Interleukinen vormen een grote groep cytokines. De meeste worden geproduceerd door T cellen, maar sommige worden gemaakt door fagocyten of door lichaamscellen. Zij hebben een veelvoud aan functies, maar in het algemeen zijn betrokken bij celdeling en differentiatie van stamcellen in andere cellen. Iedere interleukine werkt op een beperkt aantal celtypen, afhankelijk van de receptoren die cellen op hun membraan tot expressie brengen.
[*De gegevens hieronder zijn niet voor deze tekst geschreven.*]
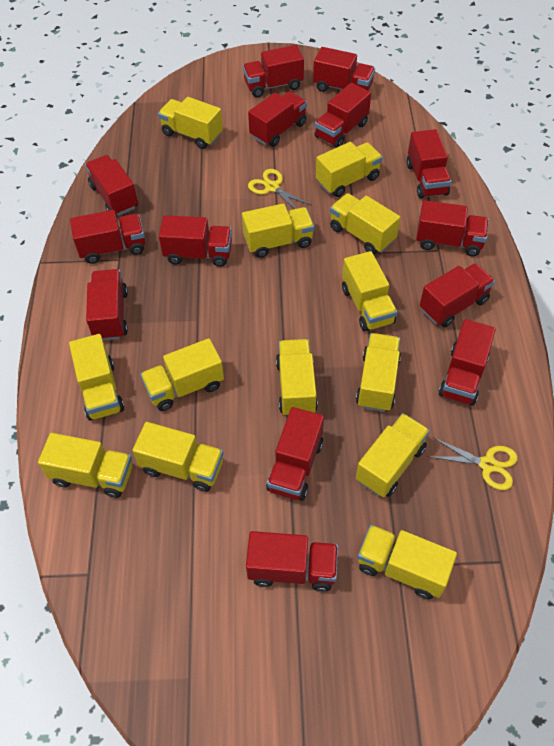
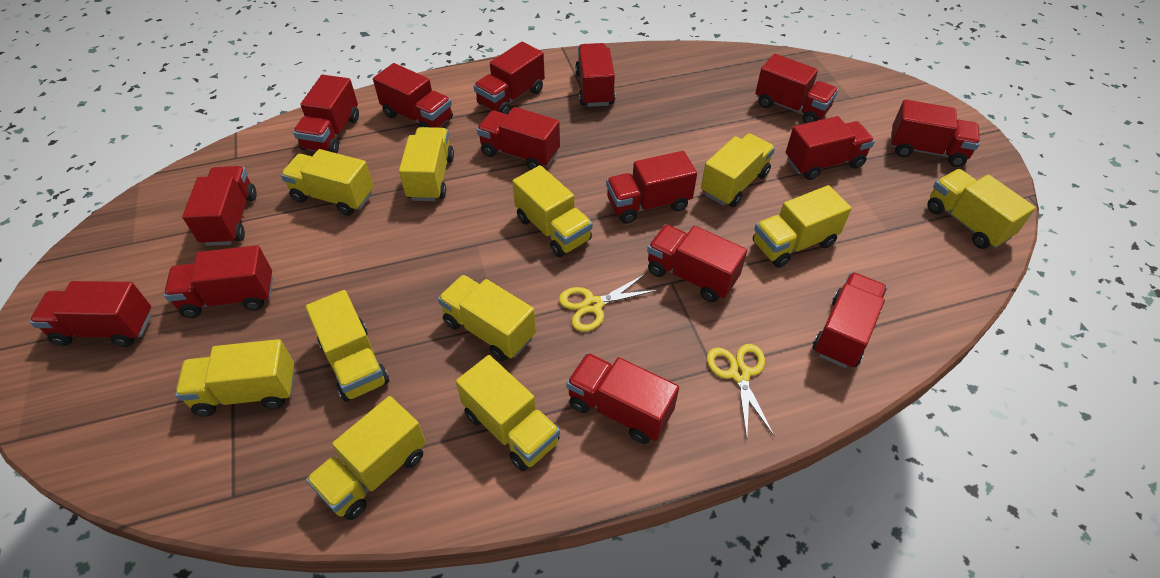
red truck: 14 -> 15
yellow truck: 13 -> 11

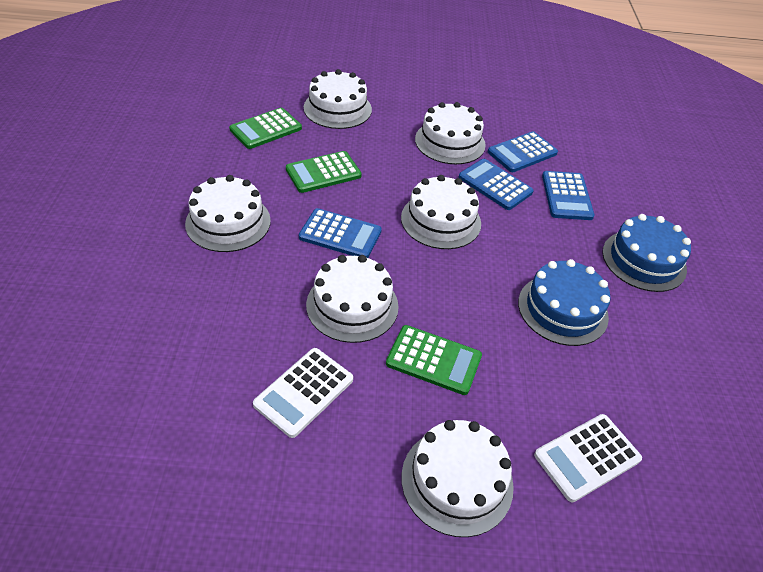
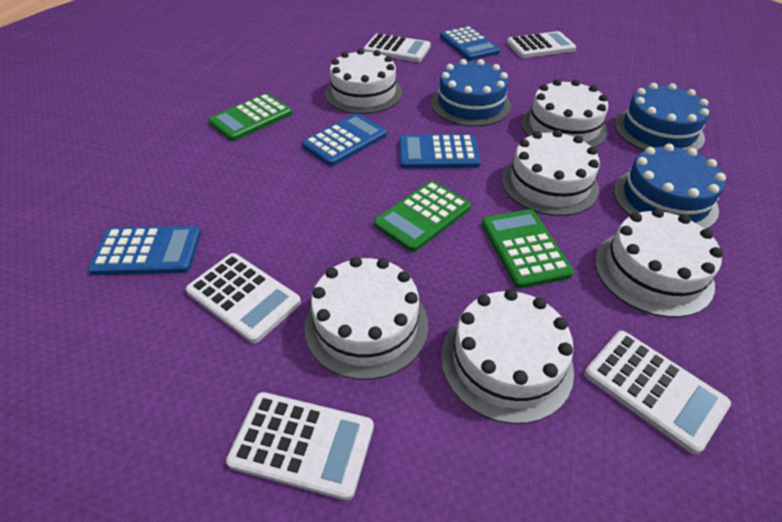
blue cake: 2 -> 3
white calculator: 2 -> 5

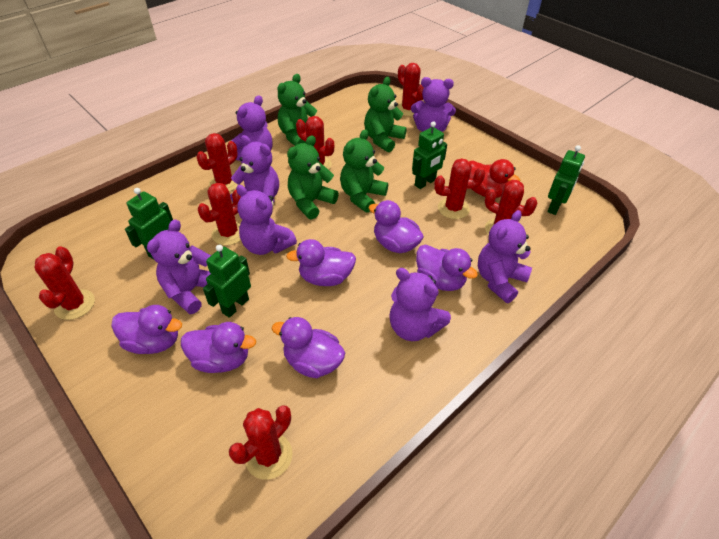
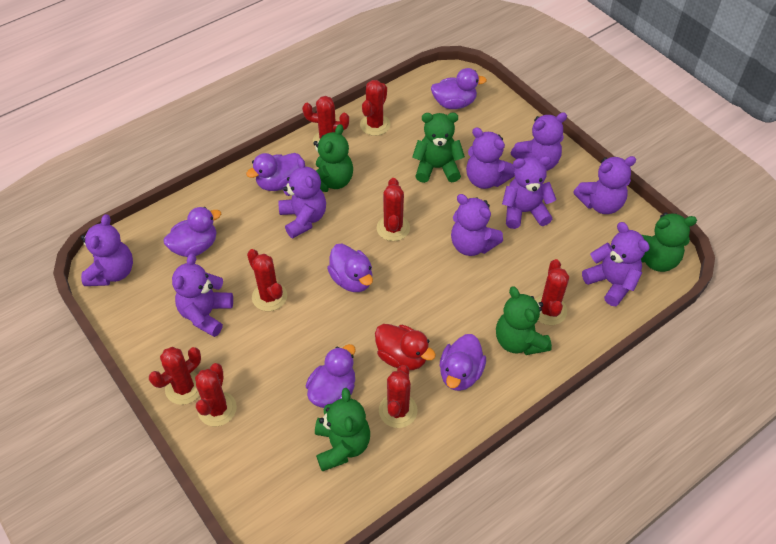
green robot: 4 -> 0
green teddy bear: 4 -> 5
purple teddy bear: 7 -> 9

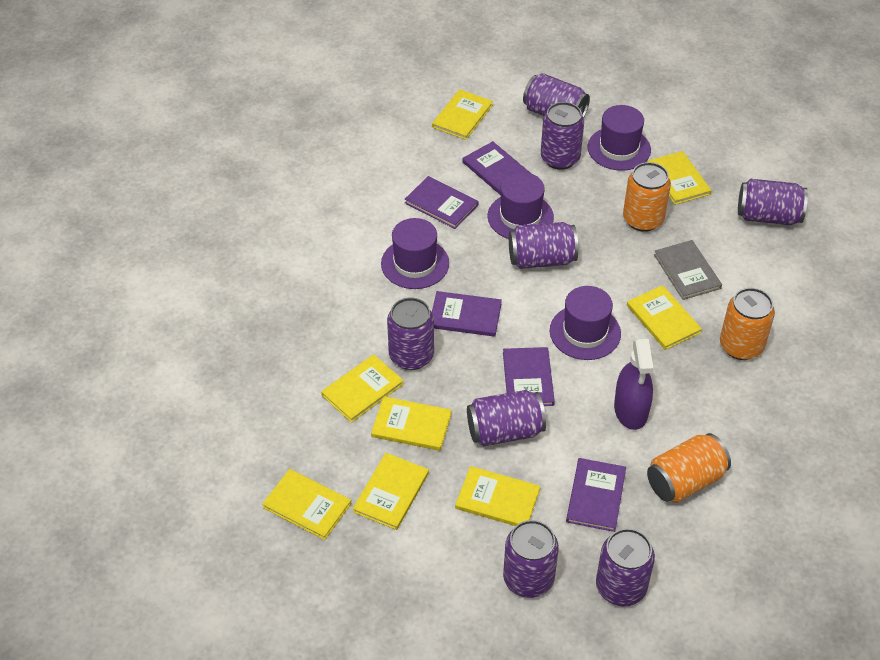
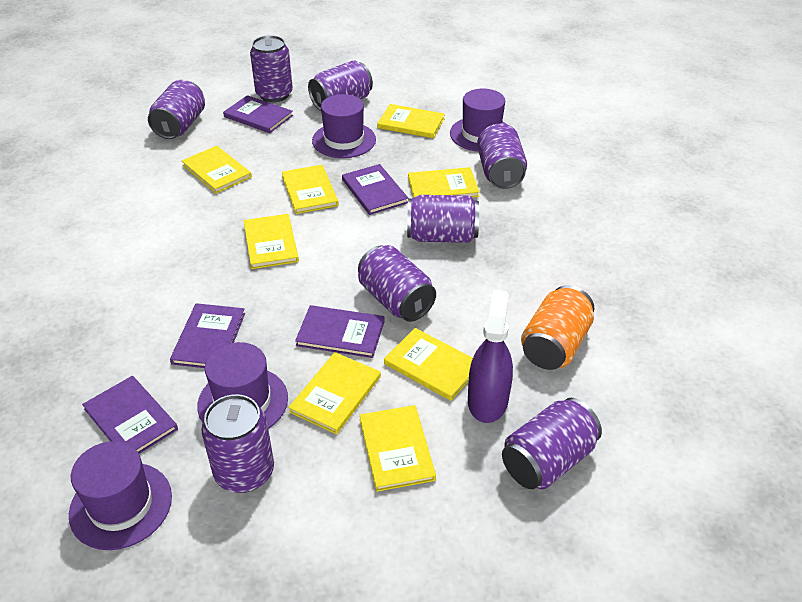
grey book: 1 -> 0
orange can: 3 -> 1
Kolonie-stimulerende factoren zetten cellen in het beenmerg aan tot delen en tot het verder ontwikkelen van jonge immuuncellen tot bepaalde immuuncellen. De verhouding tussen de verschillende kolonie-stimulerende factoren bepaalt welke immuuncellen gevormd worden.

Andere cytokines die niet in een grotere groep vallen hebben een aantal verschillende functies, vooral bij ontstekingsreacties.


Antilichamen

Antilichamen worden geproduceerd door B cellen. Alle antilichamen hebben dezelfde basisvorm, maar verschillen enorm in het gedeelte waarmee ze delen van ziekteverwerkers binden. In het algemeen bindt een antilichaam maar één lichaamsvreemd molecuul met hoge specificiteit. Een ander deel van antilichamen bindt aan andere componenten van het immuunsysteem, bijvoorbeeld aan fagocyten. Antilichamen zijn als het ware een flexibele adaptor, waardoor onderdelen van het immuunsysteem specifieke ziekteverwekkers kunnen herkennen.


Antigenen

Antilichamen binden niet aan een hele ziekteverwekker, maar aan kleine stukjes op het oppervlak daarvan. Deze kleine stukjes worden antigenen genoemd. Er binden dan ook vaak meerdere verschillende antilichamen aan één ziekteverwekker, ieder aan hun eigen antigen.

Net als B cellen die de antilichamen maken, kunnen ook T cellen antigenen herkennen. Het verschil is, dat de antigenen die door T cellen herkend worden binnen in cellen gevormd worden. Het zijn kleine stukjes eiwit die op de membraan van een geïnfecteerde cel geplaatst worden. Het kan bijvoorbeeld een stukje van een virus zijn, dat door een T cel wordt herkend. De T cel zal vervolgens de geïnfecteerde cel vernietigen.

Het essentiële principe van antigenen is, dat zij ervoor zorgen dat er een selectieve (geleerde) immuunreactie plaats kan vinden. Het immuunsysteem is zodanig geëvolueerd, dat het antigenen kan herkennen, ze kan vernietigen en daarmee de bron van de antigenen kan elimineren: bacteriën, door virussen geïnfecteerde cellen, etc. Wanneer er geen antigenen meer zijn, wordt het immuunsysteem weer inactief.